After a four-year run and appearing in 48 of 50 possible games at UCLA, Lockett was signed with the Cleveland Browns as an undrafted free agent in 2009, but waived during final cuts later that year.  The New England Patriots signed him the next day.  But due to prior injuries, he had to watch his team from the bench at the Super Bowl this year.  “It's frustrating when all you want to do is contribute when you know you can't, especially in the biggest game of your career,” he said.  

Lockett’s success got him noticed by Thomas Duffy, who was working on a flight Lockett was boarding from New York to Rhode Island.  “He actually asked me if I wanted an upgrade to first class,” he explains. “Of course my response was, ‘heck yeah.’”  Long story short, Lockett later asked Duffy to a Patriots game, and they have been best friends ever since.

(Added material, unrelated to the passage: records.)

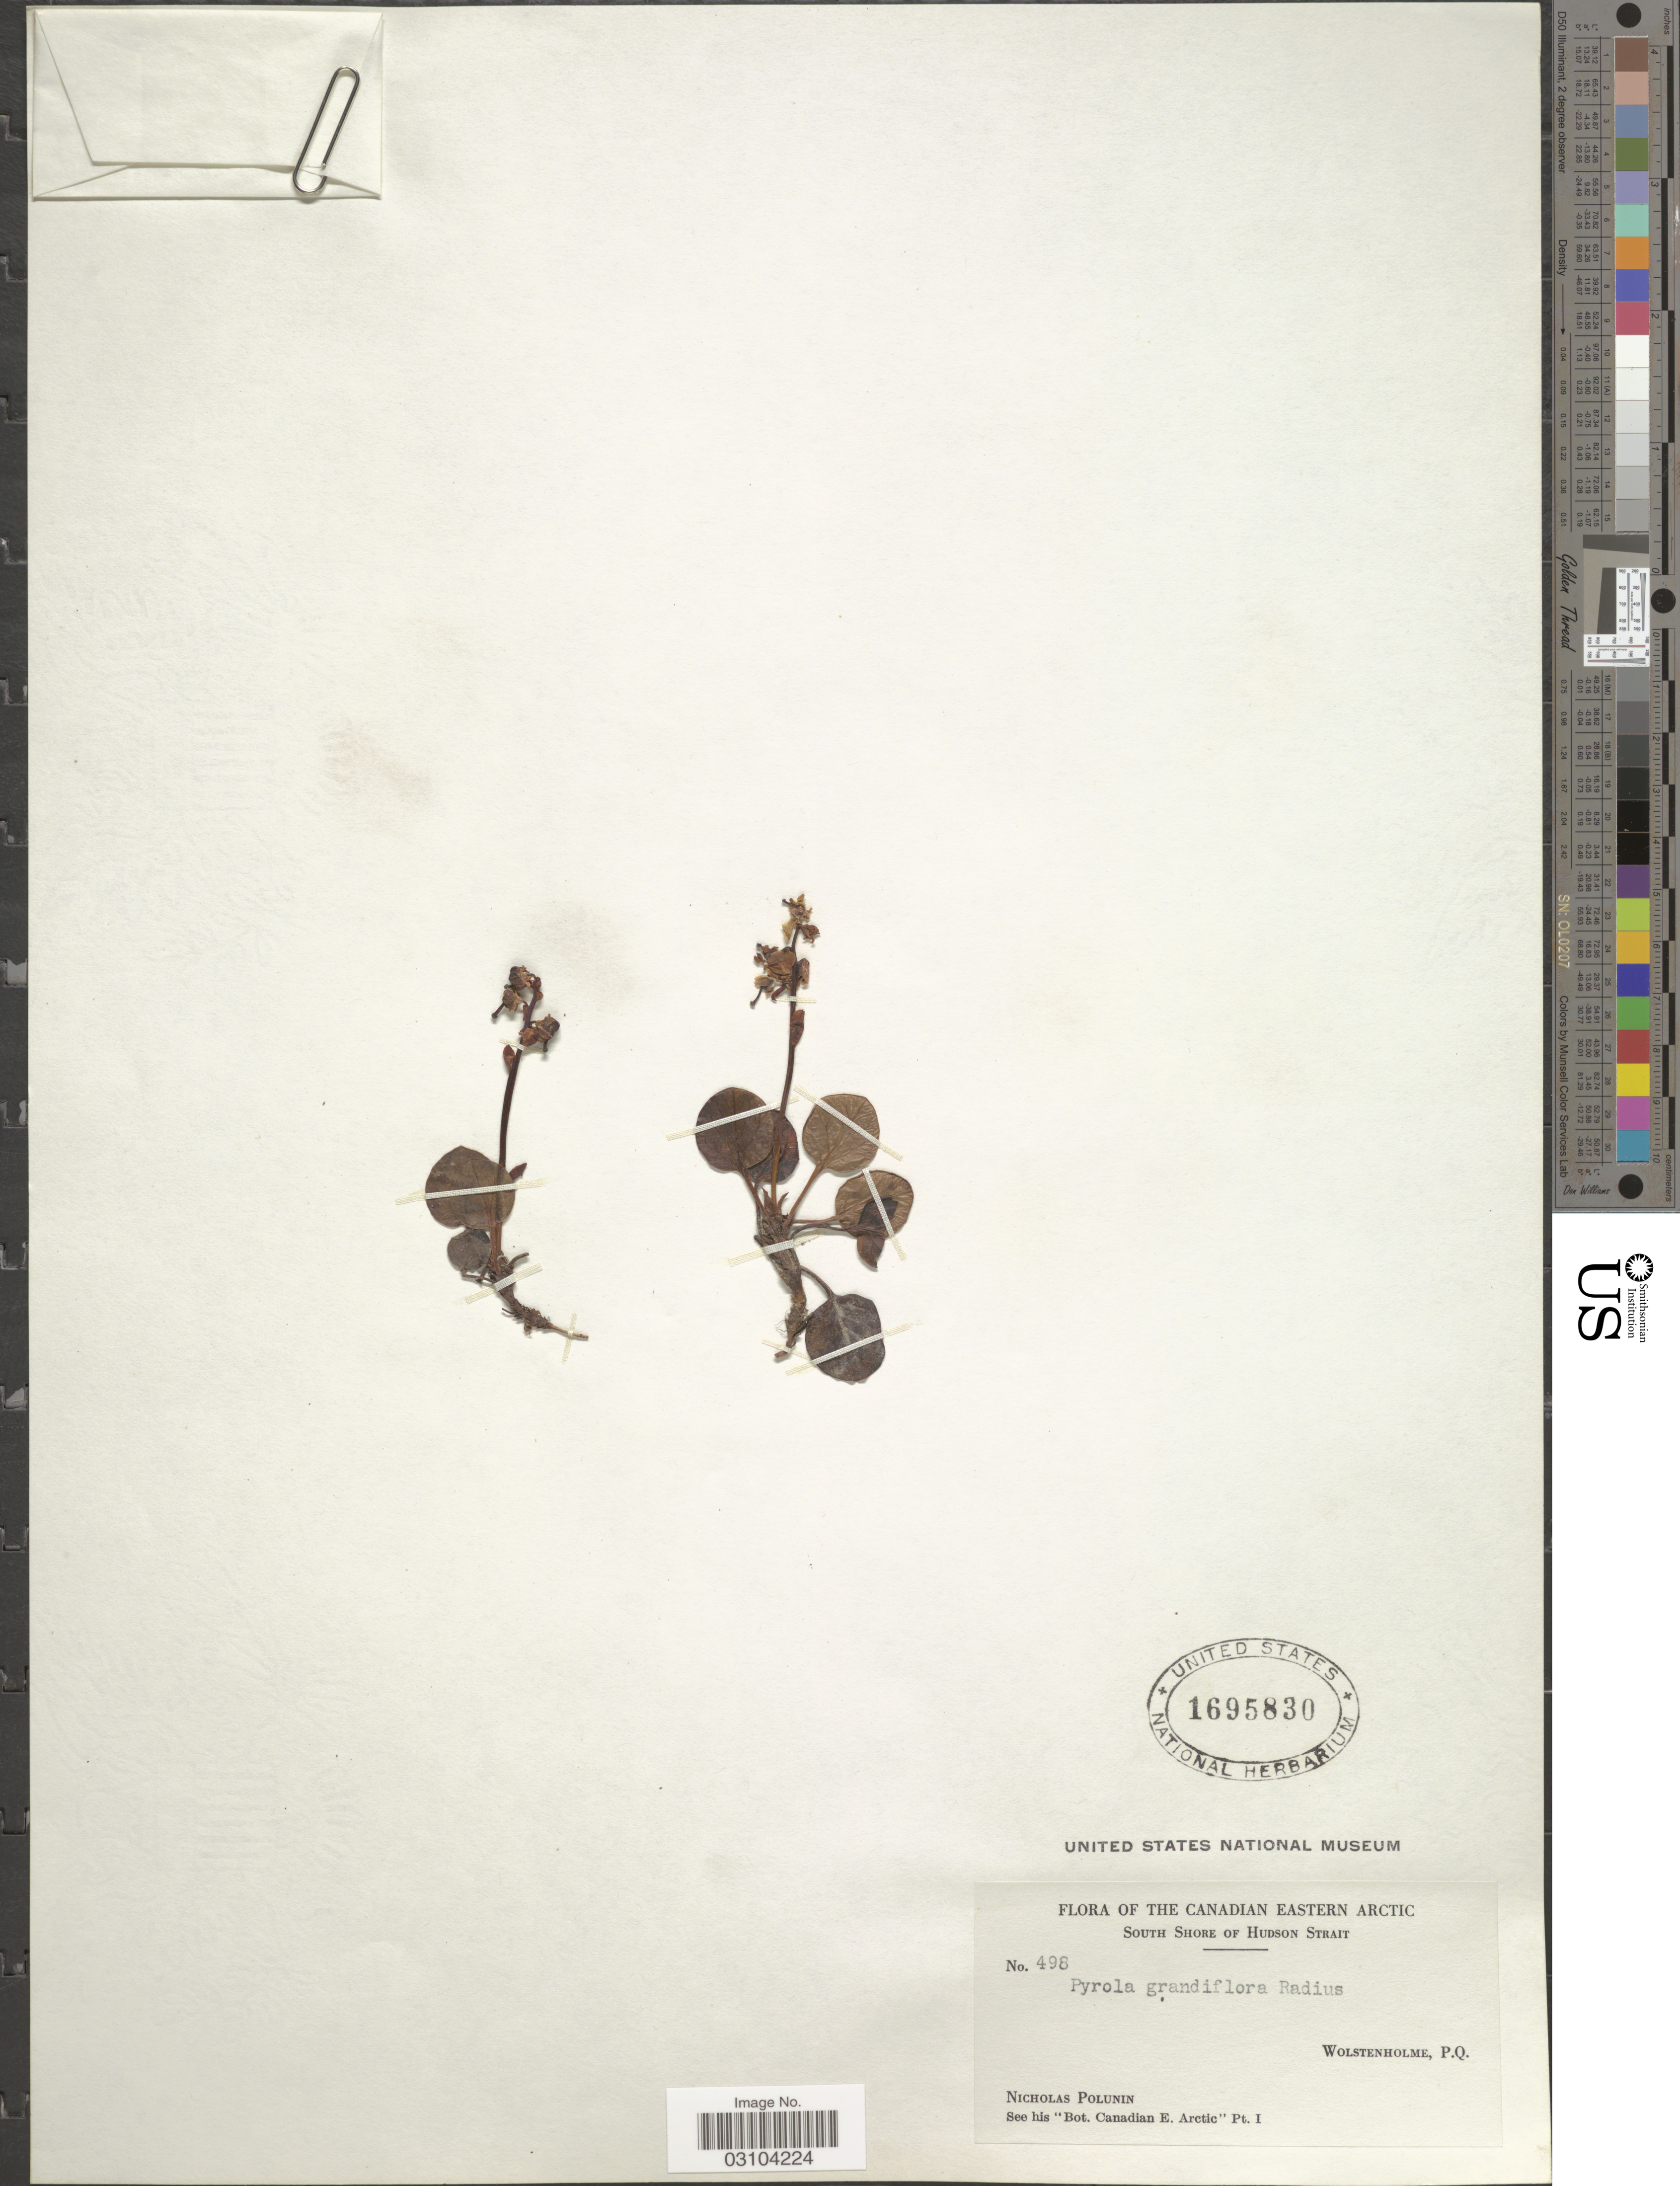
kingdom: Plantae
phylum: Tracheophyta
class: Magnoliopsida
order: Ericales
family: Ericaceae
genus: Pyrola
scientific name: Pyrola grandiflora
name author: Radius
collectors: N. V. Polunin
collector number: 498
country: Canada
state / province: Quebec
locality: Canadian Eastern Arctic, South shore of Hudson Strait. Wolstenholme, P.Q.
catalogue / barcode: US 1695830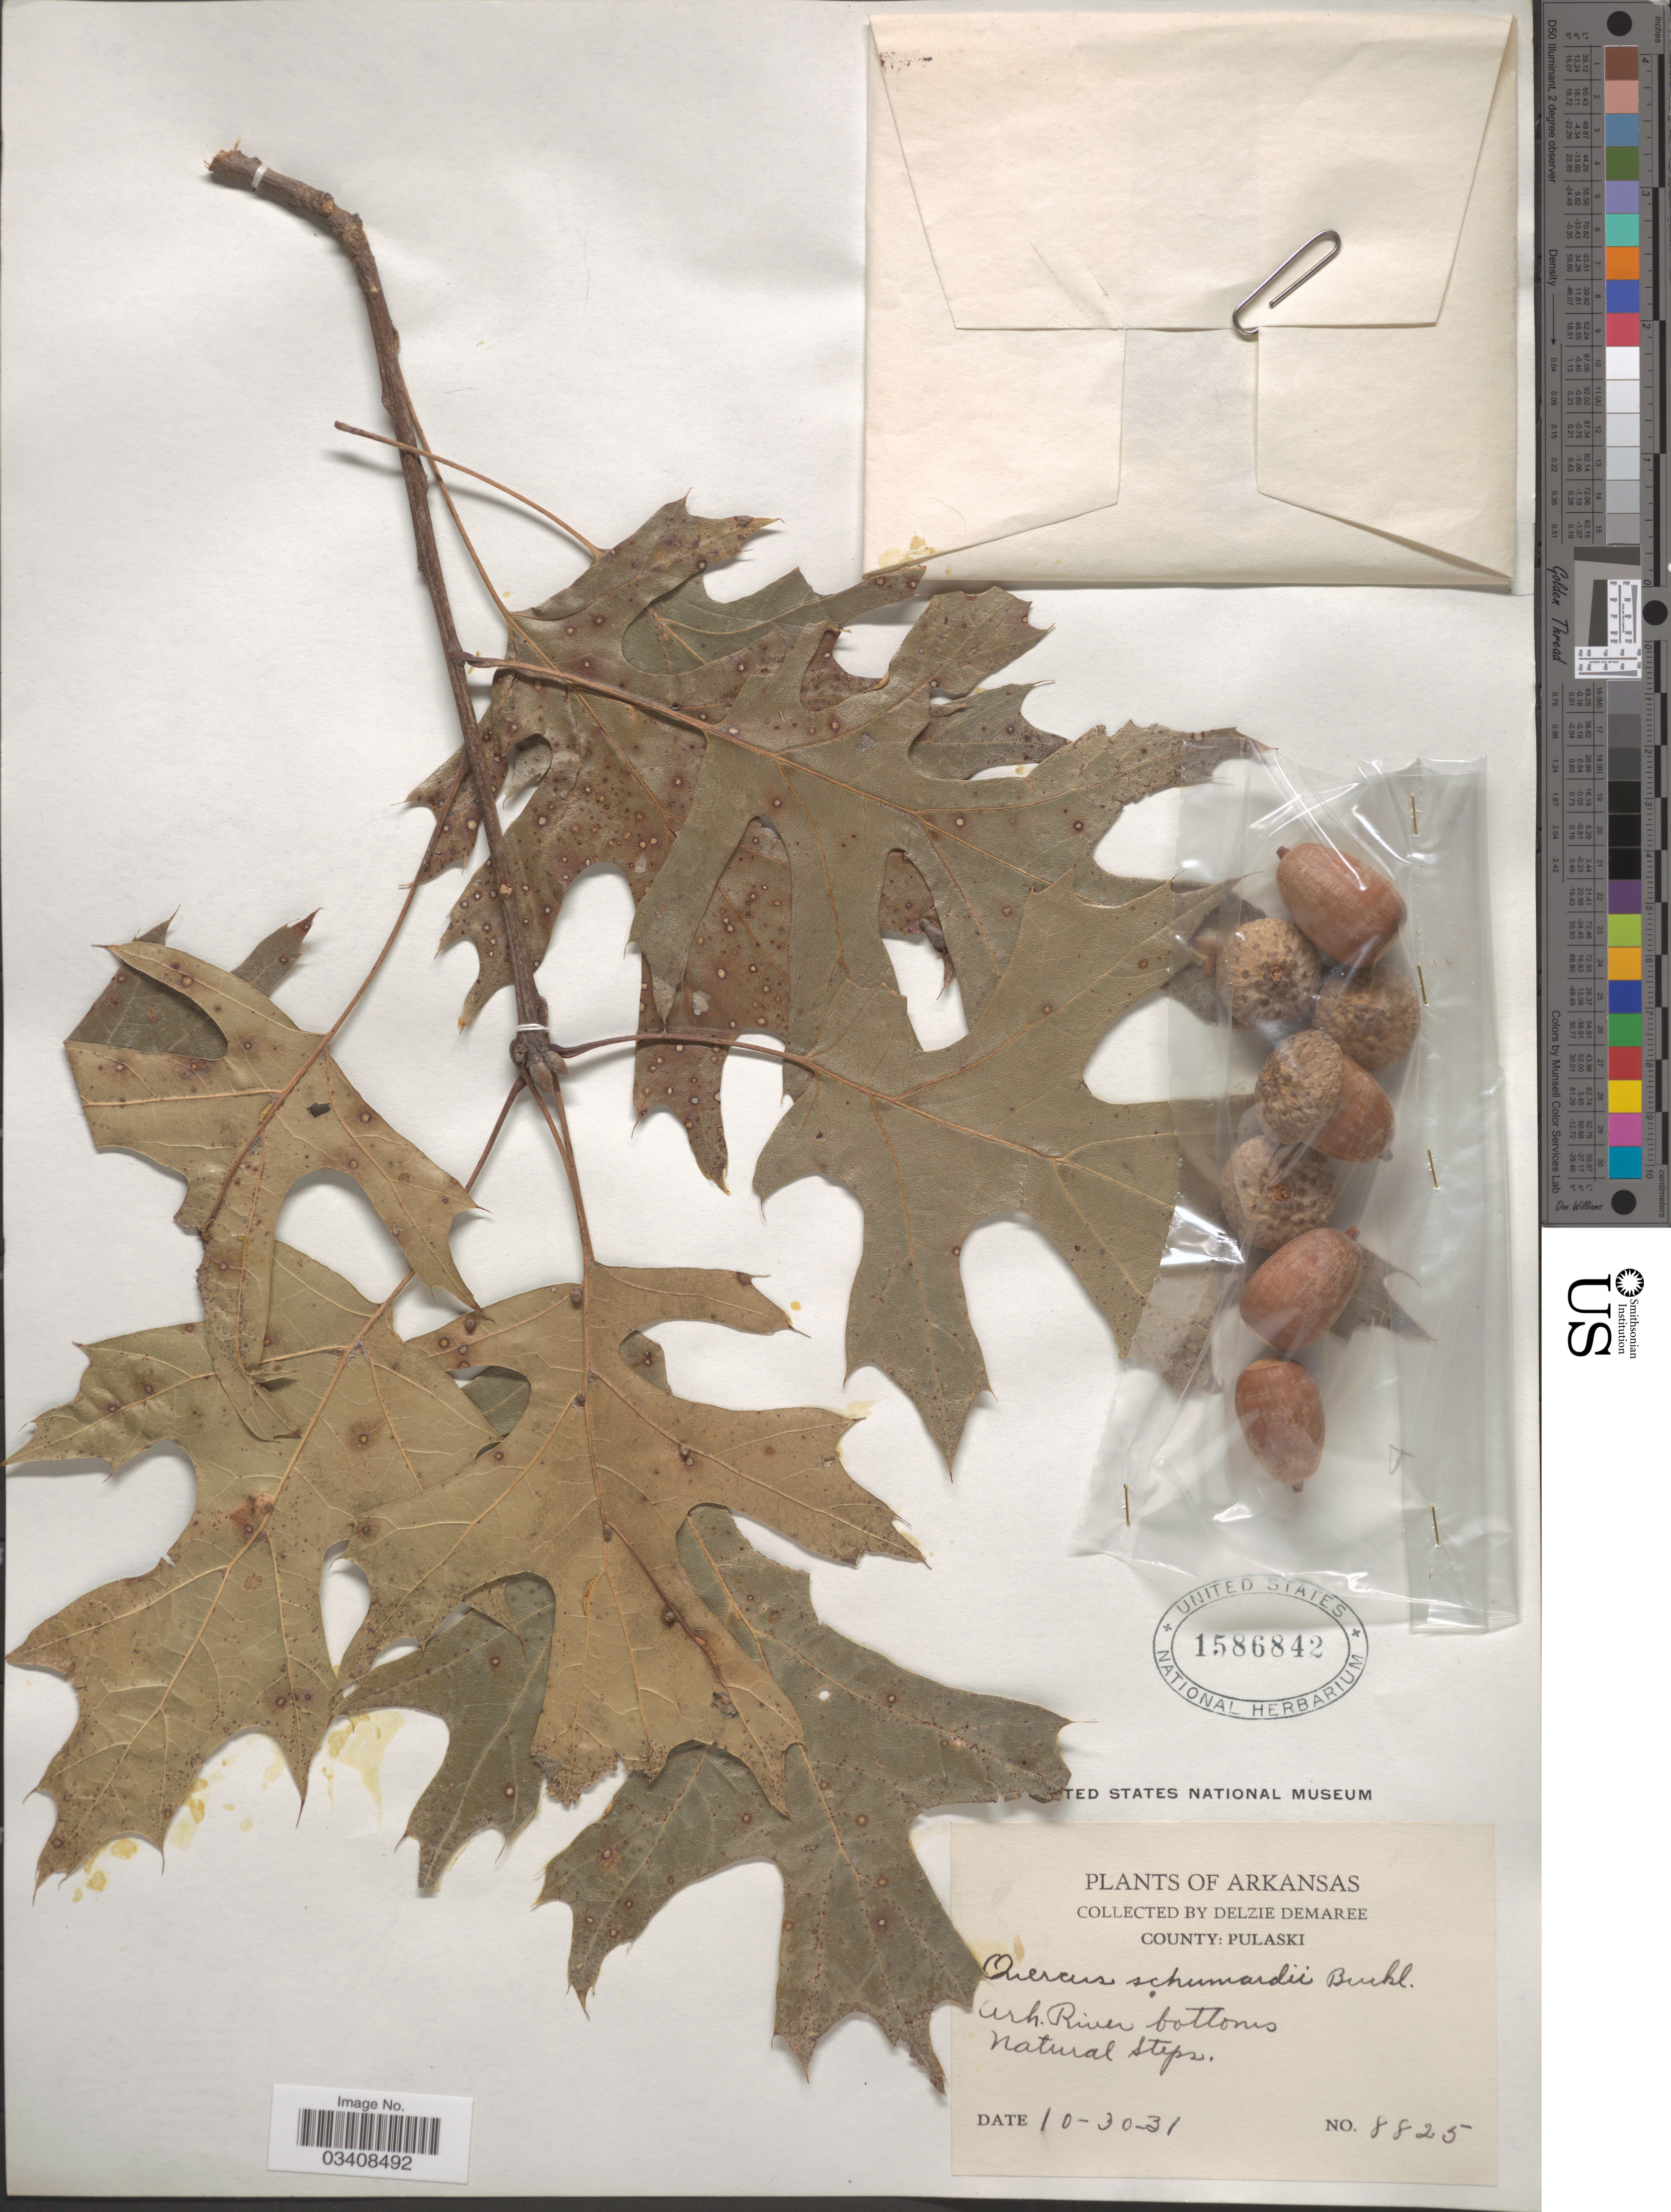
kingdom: Plantae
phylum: Tracheophyta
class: Magnoliopsida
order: Fagales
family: Fagaceae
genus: Quercus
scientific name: Quercus shumardii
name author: Buckley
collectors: D. Demaree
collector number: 8825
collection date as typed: Transcribed d/m/y: 30/10/31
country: United States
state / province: Arkansas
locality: County: Pulaski. Ark. River bottoms.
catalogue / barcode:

Best friends… and business partners.  It turns out that Duffy was CEO of GroundFlights, which Lockett explains as “like an airline … except on the ground.” Duffy asked Lockett to join his innovative transportation venture, which aims to offer high-class transportation for business travelers throughout Florida without the long waits and hassles that typically accompany flights.  The business is now into its second year and making positive strides, Lockett says.

You’d think Lockett would have enough on his plate with an NFL career and a budding business (and a couple odd jobs, like oh, some modeling  and managing his own foundation, Looking Forward) but add a rapping career and a music label to the plate and it’s officially overflowing.  In 2011, Lockett launched Inception Entertainment, in which he is currently the flagship artist.  “Instead of following in others footsteps I wanted to create something that has never been done,” he says. “I knew the only way I could fully control my vision was to create an entity to where I was able to do as I pleased.”

It was only a matter of time until he experimented in the industry, with such talent as Etta James (cousin) in his lineage. “Her perseverance for breaking into an industry that didn't welcome her with open arms shows me the courage and self-reliance one must have to make it in any industry where so few succeed,” he says.

Want a taste of Lockett’s success?  He left us with some advice for college athletes and entrepreneur hopefuls.  Athletes, listen up. “There are way too many student athletes who have problems finding a job after their careers because they never understand that one day they will have to find one. If something is your passion go for it, just don't forget there are many things out there you will never know you like until you try them.”  

And for the business-minded students, (this was so good we couldn’t cut it; Lockett, add motivational speaking to your list of accomplishments): “Entrepreneurs, you are in the B-age, where entrepreneurs think about making billions instead of millions,” he said. “Take advantage of it! Nothing stays the same so you must always stay ahead of where you’re headed. Having vision and a knack for being able to transition into the next phase is key for any business person to understand. Many people will doubt you, many will say you’re crazy but like Ted Turner says, ‘crazy like a fox.’ Always know who you are and believe in yourself and the rest will take care of itself.”